▸ Extrait à lire:
▽
Sur TikTok, le mot-clé #Ozempic cumule plus de 500 millions de vues et lorsque l’on tape le nom de ce médicament dans le moteur de recherche de TikTok, on tombe immédiatement sur des vidéos réalisées par de jeunes influenceurs, qui promeuvent un usage détourné de ce produit et vantent ce médicament comme un régime minceur miracle. Avec des images avant-après comme preuve, les vidéastes en herbe expliquent à leurs followers avoir perdu plusieurs kilos en quelques semaines sans régime et sans faire de sport.

Un usage détourné qui pénalise les diabétiques

Commercialisé en France depuis 2019 sous la forme de seringues préremplies, l’Ozempic a pour principe actif le sémaglutide, un analogue du GLP-1 qui permet une diminution moyenne de l’hémoglobine glyquée de 1,5 %. Associé à un traitement conventionnel du diabète de type 2, il a un effet supérieur à l’insuline ou à la sitagliptine pour équilibrer le diabète. Mais l’Ozempic provoque également une perte de poids importante, d’environ 10 % du poids initial. C’est cet effet secondaire qui est recherché par les utilisateurs de Tik-Tok.

L’utilisation détournée d’Ozempic comme régime minceur inquiète les autorités scientifiques à double titre. Tout d’abord, dans un contexte généralisé de pénurie de médicaments, cet usage imprévu provoque des tensions d’approvisionnements qui pénalisent ceux qui ont réellement besoin de ce produit, à savoir les personnes souffrant de diabète de type 2. En Australie, les pharmacies sont déjà en rupture de stock d’Ozempic jusqu’à fin mars 2023 et les officines américaines connaissent des difficultés d’approvisionnement depuis mi-novembre.
△
▸ Consigne 1: Recopiez l'extrait sur l'Ozempic de « Un usage détourné qui » à « utilisateurs de Tik-Tok. », en substituant « stylos injectables » à « seringues préremplies ».
▸ Consigne 2: Poursuivez l'extrait sur l'usage détourné de l'Ozempic à partir de sa dernière phrase.
Les entrées placées après cet extrait ne sont pas nécessaires.

▸ Données d'origine:
▽
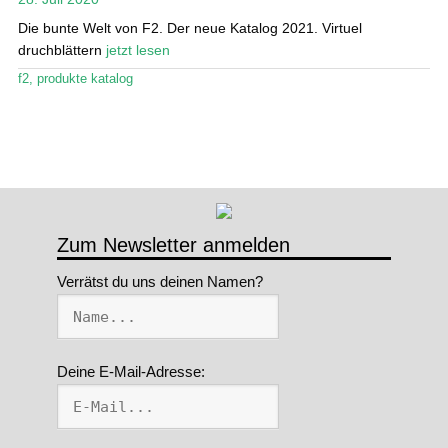
Die bunte Welt von F2. Der neue Katalog 2021. Virtuel
Stand Up Magazin TV
druchblättern
jetzt lesen
SPOT FINDER
f2
,
produkte katalog
Mein Konto
Zum Newsletter anmelden
Verrätst du uns deinen Namen?
Deine E-Mail-Adresse: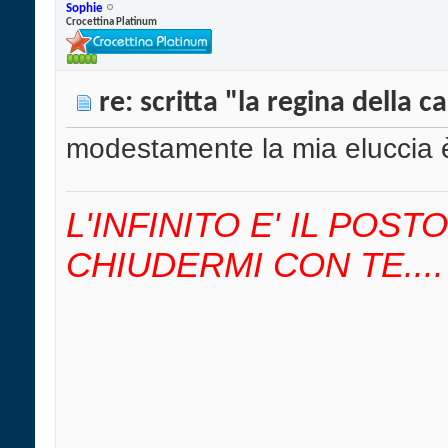
Sophie
Crocettina Platinum
re: scritta "la regina della c
modestamente la mia eluccia
L'INFINITO E' IL POS
CHIUDERMI CON TE....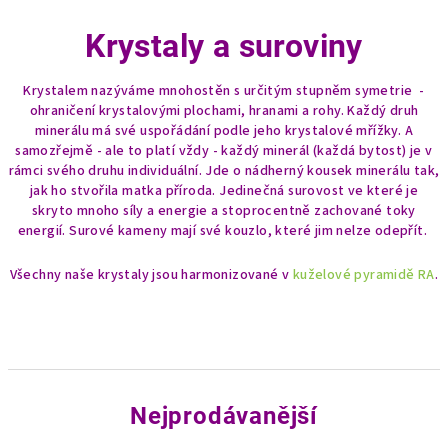
Krystaly a suroviny
Krystalem nazýváme
mnohostěn s určitým stupněm symetrie -
ohraničení krystalovými plochami, hranami a rohy. Každý druh
minerálu má své uspořádání podle jeho krystalové mřížky. A
samozřejmě - ale to platí vždy - každý minerál (každá bytost) je v
rámci svého druhu individuální. Jde o n
ádherný kousek minerálu tak,
jak ho stvořila matka příroda. Jedinečná surovost ve které je
skryto mnoho síly a energie a stoprocentně zachované toky
energií. Surové kameny mají své kouzlo, které jim nelze odepřít.
Všechny naše krystaly jsou harmonizované v
kuželové pyramidě RA
.
Nejprodávanější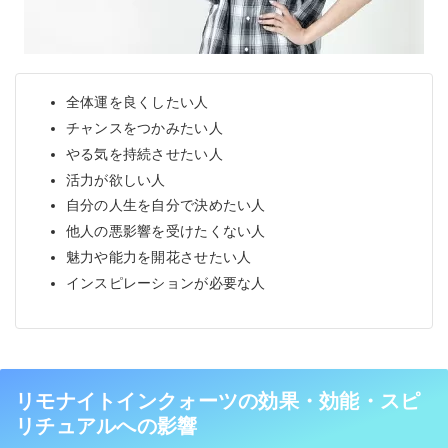
全体運を良くしたい人
チャンスをつかみたい人
やる気を持続させたい人
活力が欲しい人
自分の人生を自分で決めたい人
他人の悪影響を受けたくない人
魅力や能力を開花させたい人
インスピレーションが必要な人
リモナイトインクォーツの効果・効能・スピ
リチュアルへの影響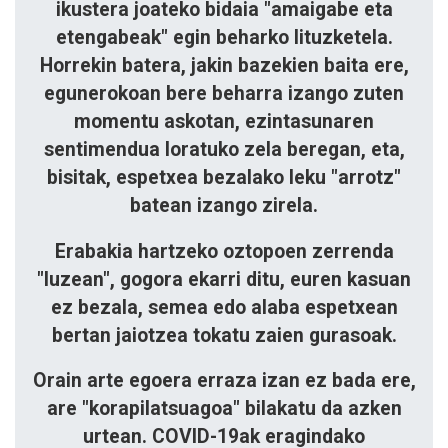
ikustera joateko bidaia "amaigabe eta
etengabeak" egin beharko lituzketela.
Horrekin batera, jakin bazekien baita ere,
egunerokoan bere beharra izango zuten
momentu askotan, ezintasunaren
sentimendua loratuko zela beregan, eta,
bisitak, espetxea bezalako leku "arrotz"
batean izango zirela.
Erabakia hartzeko oztopoen zerrenda
"luzean", gogora ekarri ditu, euren kasuan
ez bezala, semea edo alaba espetxean
bertan jaiotzea tokatu zaien gurasoak.
Orain arte egoera erraza izan ez bada ere,
are "korapilatsuagoa" bilakatu da azken
urtean. COVID-19ak eragindako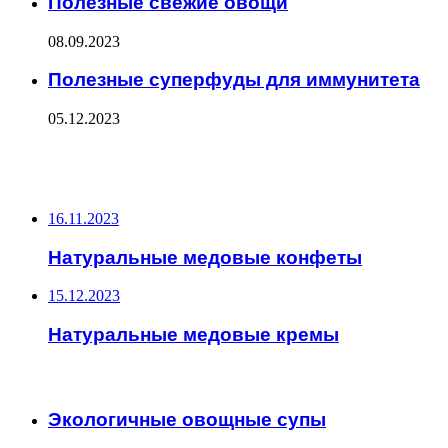
Полезные свежие овощи
08.09.2023
Полезные суперфуды для иммунитета
05.12.2023
ФОТОГАЛЕРЕЯ
НЕ ПРОПУСТИТЕ
16.11.2023
Натуральные медовые конфеты
15.12.2023
Натуральные медовые кремы
ЧИТАЕМОЕ
Экологичные овощные супы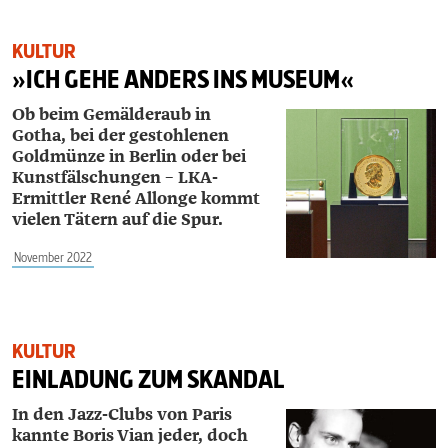
KULTUR
»ICH GEHE ANDERS INS MUSEUM«
Ob beim Gemälderaub in
Gotha, bei der gestohlenen
Goldmünze in Berlin oder bei
Kunstfälschungen – LKA-
Ermittler René Allonge kommt
vielen Tätern auf die Spur.
November 2022
KULTUR
EINLADUNG ZUM SKANDAL
In den Jazz-Clubs von Paris
kannte Boris Vian jeder, doch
△
▸ Réponse 1:
Un usage détourné qui pénalise les diabétiques

Commercialisé en France depuis 2019 sous la forme de stylos injectables, l’Ozempic a pour principe actif le sémaglutide, un analogue du GLP-1 qui permet une diminution moyenne de l’hémoglobine glyquée de 1,5 %. Associé à un traitement conventionnel du diabète de type 2, il a un effet supérieur à l’insuline ou à la sitagliptine pour équilibrer le diabète. Mais l’Ozempic provoque également une perte de poids importante, d’environ 10 % du poids initial. C’est cet effet secondaire qui est recherché par les utilisateurs de Tik-Tok.

▸ Réponse 2:
En France, des pharmaciens ont tiré la sonnette d’alarme après avoir constaté un nombre important d’ordonnances délivrées à des personnes ne souffrant pas de diabète ainsi que des ordonnances falsifiées. L’Agence nationale de sécurité du médicament (ANSM) a récemment rappelé aux médecins l’importance de respecter strictement les indications de l’Ozempic et avait fait part de « tensions d’approvisionnement » dans les pharmacies françaises en octobre dernier. Le laboratoire Novo Nordisk a reconnu pour sa part que « sa capacité d’approvisionnement actuelle ne répond pas toujours à cette demande excédentaire » et que la disponibilité du produit était « intermittente avec des ruptures de stock périodiques ».

Des effets secondaires loin d’être anodins

Outre ce problème d’approvisionnement, l’utilisation d’Ozempic à des fins autres que la stabilisation du diabète n’est pas anodine en raison des effets indésirables de ce médicament. La consommation d’Ozempic peut ainsi provoquer des nausées et des diarrhées mais aussi « des risques plus rares mais plus graves comme des pancréatites aigues, des troubles biliaires, de rares cas de constipation sévère qui peuvent conduire à l’obstruction intestinale et un risque accru de cancer de la thyroïde » explique le Pr Jean-Luc Faillie, professeur de pharmacologie au CHU de Montpellier.

Ces risques sont acceptables au vu des bénéfices d’Ozempic dans le traitement du diabète, mais « si l’on utilise pour perdre quelques kilos, là le bénéfice thérapeutique est nul, c’est juste de l’esthétique alors que les risques sont toujours présents » estime le Pr Faillie. En outre, l’usage hors prescription d’Ozempic risque de rendre plus difficile la surveillance de ces effets secondaires : « ni les patients ni les prescripteurs ne sont motivés pour déclarer les effets secondaires lorsqu’ils sont hors des clous » explique le Pr Faillie.

Bien conscient du potentiel de son médicament, le laboratoire Novo Nordisk a en conçu une version différente, plus fortement dosée en sémaglutide, destiné à lutter contre les formes sévères d’obésité. Commercialisé sous le nom de Wegovy, ce médicament a reçu un avis favorable de la Haute Autorité de Santé (HAS) en décembre dernier pour son utilisation en France, mais est pour l’instant réservé aux personnes souffrant d’obésité sévère (IMC supérieur à 35). « Le Wegovy n’est pas un médicament magique, comme toujours dans l’obésité, il doit être accompagné d’une prise en charge globale » insiste Karine Clément, spécialiste de l’obésité à l’Inserm.